The inseam clearance or standover height should be the first item you examine while inspecting the fitting. When you come to a halt, you want lots of space between yourself and the top tube. Between the top of your inseam and the top of the top tube, there should be around four to six inches of space.

 

Position of the legs and feet

The leg position for riding a mountain bike may be calculated using a simple formula. When riding a mountain bike, the terrain varies frequently, lifting you off the seat, sometimes little, sometimes fully.

As a result, you’ll need to sit somewhat lower in your saddle than you would on any other sort of bike. When calculating the frame size, remember to account for the somewhat lower seat height position.

 

Compartment for riding

The arrangement of the rider compartment is the next item to look at (the distance between the saddle and the handlebars). Once you’ve calculated the correct leg extension, make sure the handlebar is one to two inches below the saddle’s height. Unless you have an issue with your upper body, you should never have the handlebars higher than the seat.

 

Bikes with dual suspension

With suspension on both ends, you’ll want to put more weight in the middle of the bike so that your weight is equally distributed between the front and rear suspension systems, allowing them to operate as a unit.

This is readily accomplished by raising the hand height with either a longer or shorter stem, which will lift the upper body and shift the weight to the back. The climb should be no more than two inches, and the drop in reach should also be no more than two inches.

 

Take a test drive

Go out and test drive the bike once you’ve completed all of these procedures. Even if you’re only going to be testing for a short time, be sure you wear a helmet. Ensure that the tyres are properly inflated and that the bike has been correctly adjusted for you by the shop.
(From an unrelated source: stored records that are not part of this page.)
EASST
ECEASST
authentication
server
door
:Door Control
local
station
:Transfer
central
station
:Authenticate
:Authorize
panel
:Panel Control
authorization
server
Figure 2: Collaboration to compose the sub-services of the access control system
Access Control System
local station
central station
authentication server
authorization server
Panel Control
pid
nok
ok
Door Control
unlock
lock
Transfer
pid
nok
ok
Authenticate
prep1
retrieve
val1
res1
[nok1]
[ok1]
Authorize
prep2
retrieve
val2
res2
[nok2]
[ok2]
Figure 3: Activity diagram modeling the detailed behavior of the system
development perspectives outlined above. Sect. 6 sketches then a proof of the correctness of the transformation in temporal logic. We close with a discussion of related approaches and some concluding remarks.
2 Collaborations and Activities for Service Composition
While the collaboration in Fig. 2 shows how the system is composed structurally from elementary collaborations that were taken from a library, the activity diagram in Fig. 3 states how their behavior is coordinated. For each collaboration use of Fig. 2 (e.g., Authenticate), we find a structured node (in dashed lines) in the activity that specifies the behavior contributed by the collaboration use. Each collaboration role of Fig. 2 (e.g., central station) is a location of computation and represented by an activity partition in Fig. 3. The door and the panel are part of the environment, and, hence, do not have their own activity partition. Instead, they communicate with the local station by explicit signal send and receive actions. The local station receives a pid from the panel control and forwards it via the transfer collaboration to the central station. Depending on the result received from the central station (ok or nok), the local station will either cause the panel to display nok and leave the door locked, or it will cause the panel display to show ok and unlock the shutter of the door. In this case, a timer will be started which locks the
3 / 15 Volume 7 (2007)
While riding, have a shop personnel watch your body position and ride height to see if any more modifications are required. To get acclimated to the bike’s handling and new equipment, ride it about for a while. Begin gently and give the bike time to develop its own personality.

After a few minutes, you may realise that something isn’t operating properly or that something doesn’t feel quite right. If this occurs, return to the store and get the problem fixed before dismissing the bike.

The more you ride bikes, the easier it will be to distinguish between the various sorts of rides. Keep in mind that learning to appreciate the way a bike handles might take months or even years. Interact with riders and inquire if they ride the bikes they offer. You’ll discover more about the mountain bikes you adore this way!